Wenn der Client einen EntityBean-Attribut bekommen will, funktioniert es einwandfrei.

Wer kann mir helfen?

Danke im voraus.


----------



## Bleiglanz (27. Mai 2005)

ein client kann nicht "über eine Session an eine EJB" kommen

entweder er holt sich das Home der EJB selber (wenn diese ein Remote Home hat!)

oder von der Session Bean ein Value Object?!

willst du etwa ein EJBHandle oder die gefundene Referenz von der SessionBean an den Client zurückgeben?!!

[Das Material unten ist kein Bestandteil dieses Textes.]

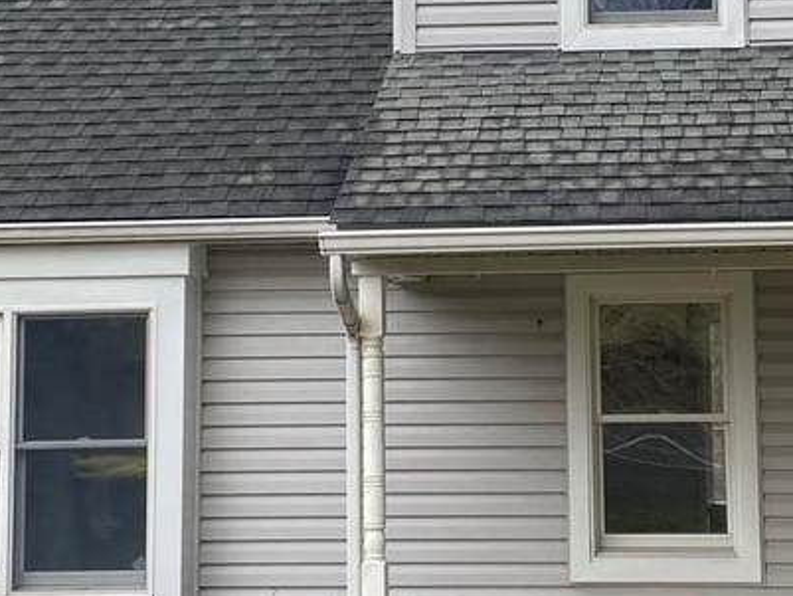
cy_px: 149
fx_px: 1902
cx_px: 528
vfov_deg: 17.7
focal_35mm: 83
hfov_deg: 23.4
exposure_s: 1/527
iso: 32
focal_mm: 4.25
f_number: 1.8
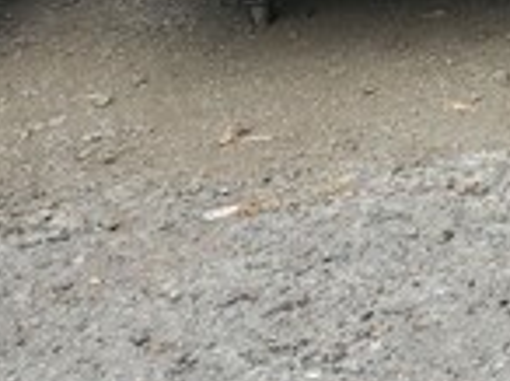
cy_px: -332
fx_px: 1603
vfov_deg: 12.3
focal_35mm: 109
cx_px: 989
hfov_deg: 15.0
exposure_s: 1/188
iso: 50
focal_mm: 4.3
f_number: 2.4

Merke: ALLE PARAMETER UND RÜCKGABEWERTE MÜSSEN SERIALISIERBAR SEIN ODER ....(nochn paar andere erlaubt)

zeig mal den code


----------



## AlexSolo (27. Mai 2005)

Ich möchte ein Beispiel schreiben:

1.
//
// NotSerializableException
//
public EmployeeLocal getEmployeeByUUID(String uuid ) {
EmployeeLocal employee = EmployeeLocalHome.findByPrimaryKey(uuid);
  return employee;
}


2.
//
// Geht in Ordnung
//
public String getEmployeeFirstNameByUUID(String uuid) {
EmployeeLocal employee = EmployeeLocalHome.findByPrimaryKey(uuid);
  return employee.getFirstName();
}


----------



## Bleiglanz (27. Mai 2005)

ist dein client zufällig ein Remote Client???

der String ist natürlich serialisierbar und kann ohne probleme übers netz geschickt werden.

aber ein lokales Interface auf keinen Fall, ist doch nur eine Referenz auf etwas anderes

mach entweder den Employee selber Remote (indem du ihm ein RemoteInterface und ein RemoteHome verpasst) oder schick dem Client ein ValueObject

wobei letzteres aus verschiedenen gründen besser ist


----------